• Haberler
  • Ekonomi
  • Bir zamanların lokomotif sektörü ayakta durmaya çalışıyor

Bir zamanların lokomotif sektörü ayakta durmaya çalışıyor

Ege Hazırgiyim İhracatçıları Birliği Yönetim Kurulu Üyesi Şahika Aşkıner, bir zamanların konfeksiyon sektörünün rekabet avantajını kaybettiği...

Ege Hazırgiyim İhracatçıları Birliği Yönetim Kurulu Üyesi Şahika Aşkıner, bir zamanların konfeksiyon sektörünün rekabet avantajını kaybettiği için dip yapmaya başladığını, düşüşe geçtiğini söyledi. Aşkıner, “Her gün bir firma kapanıyor” dedi.

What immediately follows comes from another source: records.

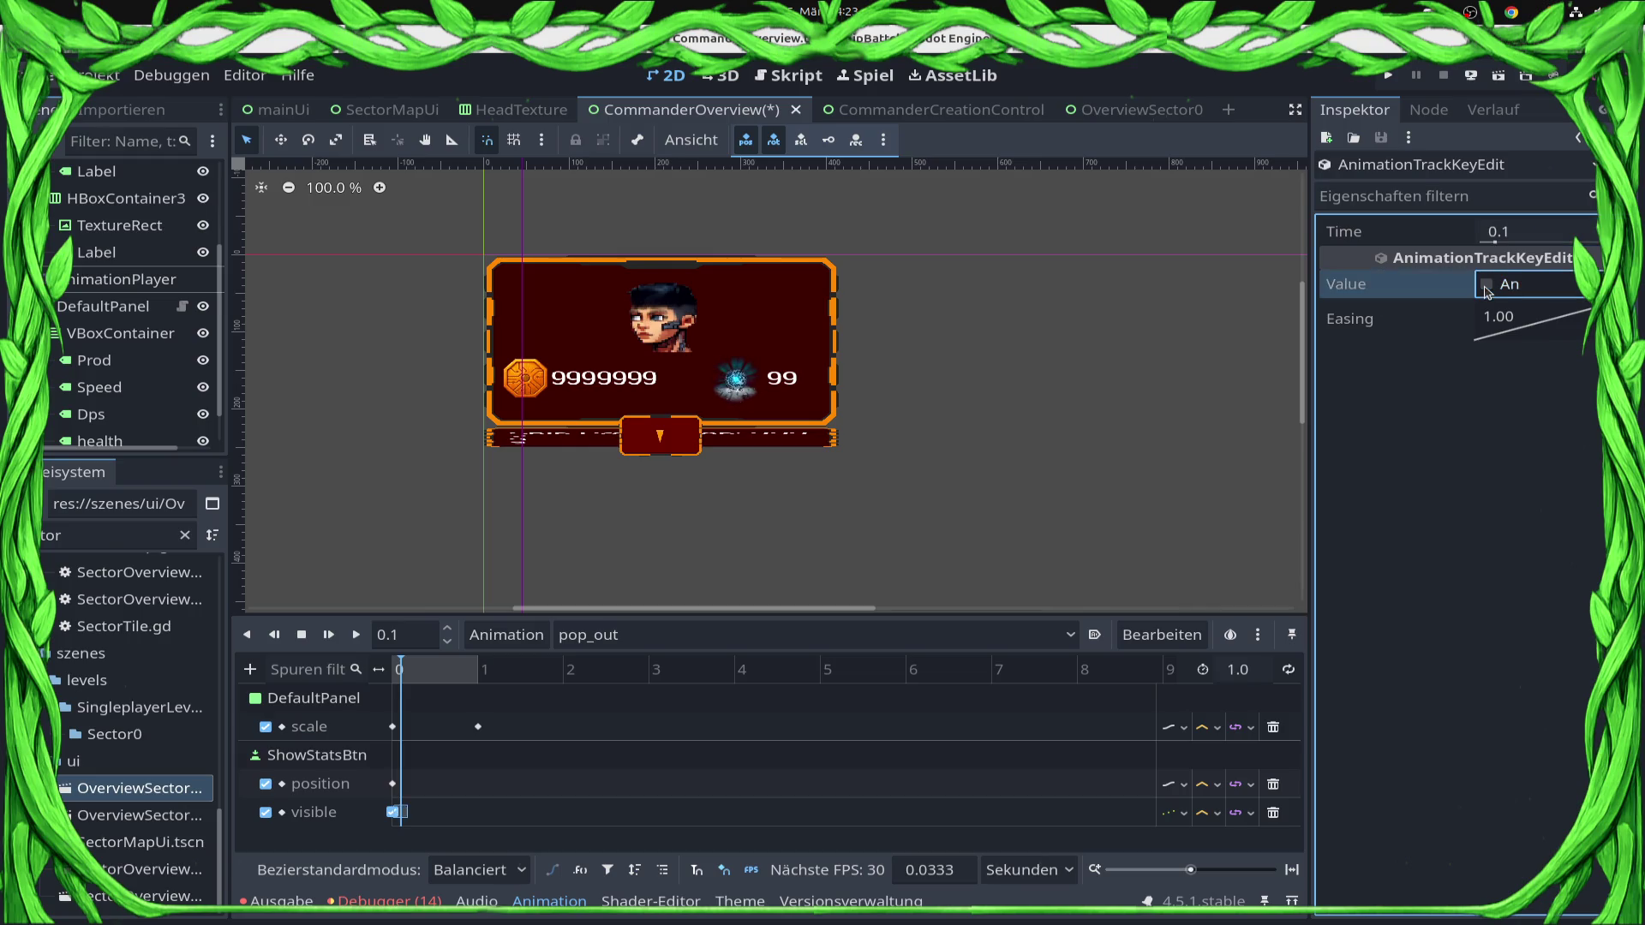
click(383, 674)
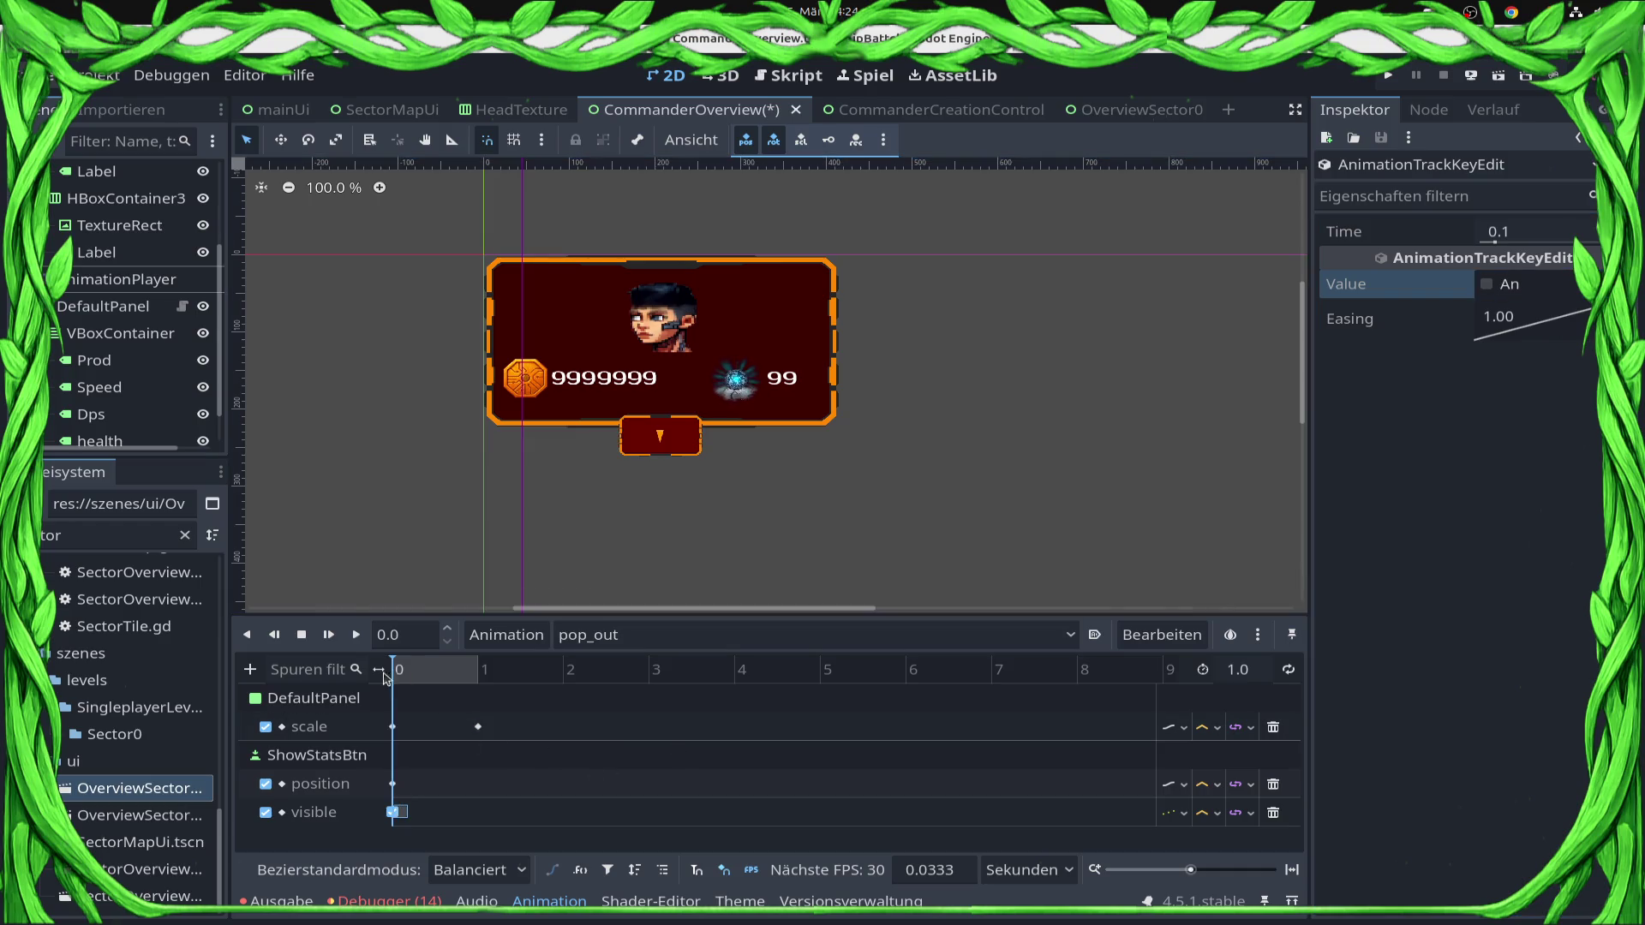
mouse_move(406, 683)
mouse_down()
mouse_move(478, 754)
mouse_move(482, 781)
mouse_up()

İhracatçılar Birliği’nin yanı sıra Türkiye İhracatçılar Meclisi’nde de sektörel konsey üyesi olduğunu hatırlatan Aşkıner, “Sektörel organizasyonların içindeyim. Yakından takip ediyorum. Kurlar en büyük sıkıntımız. Kurlar baskılanıyor. Enflasyon nedeniyle maliyetler yüksek. Birbirini dengelemiyor. Bangladeş, Vietnam, Hindistan, Mısır, Çin en büyük rakiplerimiz. Bangladeş’te asgari ücret 80 dolar, Hindistan’da 200, Türkiye’de  600 dolar. Geçen yıl 350 dolardı. Kurun baskılanması ile işçilik maliyetleri yükseldi. Bu sadece işçilik maliyetleri. Bir de kumaş, işletme maliyetleri var. Euro şu anda 35 lira. En az 50 lira olması lazım. 70 olması lazım ama vazgeçtik bundan. 50 olursa, işçilikte 350 dolar maliyetlere geri dönebiliriz. EİB’de bir panel yapıldı. ODTÜ’den bir hoca katıldı. Doların olması gereken rakam 80 lira dedi. Bu bir realite. Böyle giderse piyasada hiçbir ihracatçı kalmayacak. Özellikle emek yoğun sektörlerde büyük sıkıntı olacak. Şu anda herkes öz sermaye  ile çıkış yolu bulmaya çalışıyor. Böyle gitmesi mümkün değil. Bu durum ekonominin koşullara aykırı. Sonsuza kadar gitmez” diye konuştu.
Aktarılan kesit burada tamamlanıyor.